Dmitri Medvedev, l'un des alliés historiques de Vladimir Poutine, a révélé mardi que l'un des objectifs du Kremlin à travers l'invasion de l'Ukraine est de « construire une Eurasie ouverte, de Lisbonne à Vladivostok », en référence à l'extrême ouest du Vieux Continent (au Portugal) et à une ville à l'extrême est russe, près de la Chine et de la Corée du Nord.
Le vice-président du Conseil national de sécurité russe est l'un des hommes politiques les plus dignes de confiance du président russe. Non seulement il a été premier ministre de 2012 à 2020, mais le président lui a également délégué le pouvoir entre 2008 et 2012, date à laquelle il ne pouvait pas briguer un troisième mandat consécutif.
Dans un long message sur Telegram, Medvedev a réitéré que la mission de la Russie en Ukraine consiste à « démilitariser et dénazir » le pays, des tâches qui « ne sont pas exécutées du jour au lendemain » et qui « ne seront pas uniquement résolues sur le champ de bataille ». Comme il l'a expliqué, il est nécessaire de changer « la conscience sanglante pleine de faux mythes » d'une partie des Ukrainiens. Et il a conclu avec un plan beaucoup plus large, aux connotations impérialistes : « L'objectif est la paix pour les générations futures d'Ukrainiens et la possibilité de construire enfin une Eurasie ouverte, de Lisbonne à Vladivostok ».
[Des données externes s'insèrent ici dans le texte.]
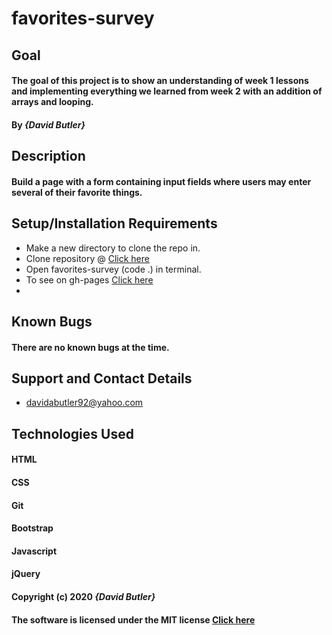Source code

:# favorites-survey

## Goal

#### The goal of this project is to show an understanding of week 1 lessons and implementing everything we learned from week 2 with an addition of arrays and looping.
#### By _**{David Butler}**_

## Description
#### Build a page with a form containing input fields where users may enter several of their favorite things. 

## Setup/Installation Requirements
* Make a new directory to clone the repo in.
* Clone repository @ [Click here](https://github.com/davidabutler92/favorites-survey.git)
* Open favorites-survey (code .) in terminal.
* To see on gh-pages [Click here](https://davidabutler92.github.io/favorites-survey/)  
* 

## Known Bugs 
#### There are no known bugs at the time.

## Support and Contact Details
* davidabutler92@yahoo.com

## Technologies Used 
#### HTML
#### CSS
#### Git 
#### Bootstrap
#### Javascript
#### jQuery 

#### Copyright (c) 2020 **_{David Butler}_**
#### The software is licensed under the MIT license [Click here](LICENSE.md)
Son message portait principalement sur le démenti des accusations de Kiev, à la suite de la propagation des ravages à Bucha à la suite du retrait des troupes russes. Les médias internationaux, dont Infobae, ont été témoins de la façon dont les corps de civils ont été abandonnés dans la ville.
Medvedev n'a pas modifié sa rhétorique : « Le côté passionné des Ukrainiens prie pour le Troisième Reich depuis 30 ans. Littéralement. Le dégoût est suscité par des photos dans lesquelles des symboles nazis - drapeaux, littérature, affiches - se trouvent dans presque toutes les unités militaires ukrainiennes prises par notre armée. Même des tasses avec des croix gammées ! Il ne s'agit pas d'un jeu d'esthétique fasciste, comme veulent nous le montrer les Occidentaux. C'est une idéologie », a déclaré le haut responsable. Comme il l'a prévenu, « l'opération spéciale actuelle leur servira de leçon ».
À la nouvelle de possibles crimes de guerre, Medvedev les a qualifiés de « remaniés de plus en plus délirants », dans le cadre d'une « fausse machine de Kiev » qui cherche à « déshumaniser la Russie et à la dénigrer au maximum ». Il a même accusé les militaires ukrainiens eux-mêmes d'avoir tué la population civile.